* WORK INSTRUCTION
Pick up the Dakota Access pipeline text after its last line and carry it forward.

* READING PASSAGE
------------------------------

Is the pipeline on private or tribal land?

It’s complicated. The Dakota Access pipeline route crosses North Dakota, South Dakota, Iowa and Illinois on mostly private land, plus some federally controlled areas like water crossings. The route does not cross the Standing Rock Indian Reservation.

But the private land making up the pipeline corridor just north of the reservation is part of the tribe’s ancestral homeland. It was promised to the Sioux people in the 1851 Treaty of Fort Laramie but later taken for private use. Farmers and ranchers have owned and worked the land for generations. The Dakota Access battle has in many ways become a proxy for a broader debate over tribal treaty rights.

Was the tribe consulted?

------------------------------

* RECORDS SUPPLIED
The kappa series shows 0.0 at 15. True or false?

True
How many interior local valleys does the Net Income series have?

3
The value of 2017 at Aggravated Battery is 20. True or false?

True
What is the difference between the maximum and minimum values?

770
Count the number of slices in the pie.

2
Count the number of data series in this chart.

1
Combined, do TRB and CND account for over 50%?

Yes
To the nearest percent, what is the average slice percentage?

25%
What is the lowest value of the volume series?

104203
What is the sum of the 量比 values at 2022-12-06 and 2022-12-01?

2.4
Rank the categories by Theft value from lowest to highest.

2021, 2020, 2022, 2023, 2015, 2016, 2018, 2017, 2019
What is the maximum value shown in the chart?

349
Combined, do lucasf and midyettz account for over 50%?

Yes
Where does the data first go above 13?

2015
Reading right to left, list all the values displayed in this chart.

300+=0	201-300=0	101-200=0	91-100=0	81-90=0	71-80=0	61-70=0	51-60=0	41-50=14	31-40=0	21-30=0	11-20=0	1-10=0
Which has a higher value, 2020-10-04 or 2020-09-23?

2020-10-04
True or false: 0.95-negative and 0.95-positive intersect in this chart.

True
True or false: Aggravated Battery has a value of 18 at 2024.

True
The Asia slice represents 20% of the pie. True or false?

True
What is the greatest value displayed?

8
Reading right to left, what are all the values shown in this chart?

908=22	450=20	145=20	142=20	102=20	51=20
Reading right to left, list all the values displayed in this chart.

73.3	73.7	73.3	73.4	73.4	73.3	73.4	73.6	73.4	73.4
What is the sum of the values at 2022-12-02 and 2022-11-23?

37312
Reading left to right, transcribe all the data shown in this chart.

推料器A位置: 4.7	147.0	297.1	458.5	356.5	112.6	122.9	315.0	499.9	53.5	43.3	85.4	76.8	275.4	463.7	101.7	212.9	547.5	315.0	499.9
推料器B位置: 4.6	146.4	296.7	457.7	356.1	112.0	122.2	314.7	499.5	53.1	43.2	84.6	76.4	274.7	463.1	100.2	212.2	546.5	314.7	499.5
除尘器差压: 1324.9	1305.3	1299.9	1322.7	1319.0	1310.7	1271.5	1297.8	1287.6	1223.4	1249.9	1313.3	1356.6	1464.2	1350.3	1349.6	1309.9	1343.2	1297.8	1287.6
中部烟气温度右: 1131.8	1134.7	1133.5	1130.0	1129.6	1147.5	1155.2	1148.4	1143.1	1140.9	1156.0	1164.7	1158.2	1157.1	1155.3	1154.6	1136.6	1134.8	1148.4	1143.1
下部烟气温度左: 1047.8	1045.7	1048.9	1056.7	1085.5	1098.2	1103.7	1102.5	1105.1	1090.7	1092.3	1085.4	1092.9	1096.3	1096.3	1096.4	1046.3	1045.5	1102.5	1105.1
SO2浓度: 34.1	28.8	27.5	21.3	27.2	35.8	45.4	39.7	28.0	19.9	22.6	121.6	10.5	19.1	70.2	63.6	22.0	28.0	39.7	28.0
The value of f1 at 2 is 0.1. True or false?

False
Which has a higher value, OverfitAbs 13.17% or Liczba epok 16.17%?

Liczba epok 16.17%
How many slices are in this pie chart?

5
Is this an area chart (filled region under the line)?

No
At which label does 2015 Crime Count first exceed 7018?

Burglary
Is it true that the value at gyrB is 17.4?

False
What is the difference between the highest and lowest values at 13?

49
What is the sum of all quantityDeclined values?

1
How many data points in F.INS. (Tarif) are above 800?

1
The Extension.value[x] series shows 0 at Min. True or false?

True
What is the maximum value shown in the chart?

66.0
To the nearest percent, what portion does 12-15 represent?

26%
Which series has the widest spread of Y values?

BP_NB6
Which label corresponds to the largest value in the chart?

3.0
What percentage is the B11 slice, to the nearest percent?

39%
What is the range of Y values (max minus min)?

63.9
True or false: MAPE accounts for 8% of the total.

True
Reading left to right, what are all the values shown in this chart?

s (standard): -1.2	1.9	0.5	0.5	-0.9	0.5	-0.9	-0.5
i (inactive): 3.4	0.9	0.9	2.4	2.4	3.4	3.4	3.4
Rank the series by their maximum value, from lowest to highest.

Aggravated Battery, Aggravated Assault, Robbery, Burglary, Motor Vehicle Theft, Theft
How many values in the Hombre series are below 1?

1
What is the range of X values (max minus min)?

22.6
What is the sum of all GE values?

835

------------------------------

* RESULT OF THIS EXERCISE
The federal government is supposed to consult with tribes on any actions it takes that might affect them or their land. Unlike the Keystone XL pipeline, which would have crossed an international border, there is no all-inclusive federal permit for most oil pipelines. But there were several specific federal approvals needed for Dakota Access, including approval under the Army Corps of Engineers’ general permitting system for water crossings. Dakota Access LLC applied for and received approvals for several crossings.

Map of the contested area of Dakota Access route

The Army Corps reached out to tribes during the general permitting process, but the Standing Rock Sioux mostly sat out. Tribal leaders took issue with the scope of the agency’s consultation: The Army Corps was looking specifically at the Lake Oahe/Missouri River crossing and related impacts on the tribe, rather than looking at the broader impacts of the length of the pipeline. Once the scope was finalized, the tribe protested by declining to participate in further consultation efforts. The federal Advisory Council on Historic Preservation has also criticized the scope as overly narrow (EnergyWire, Oct. 6).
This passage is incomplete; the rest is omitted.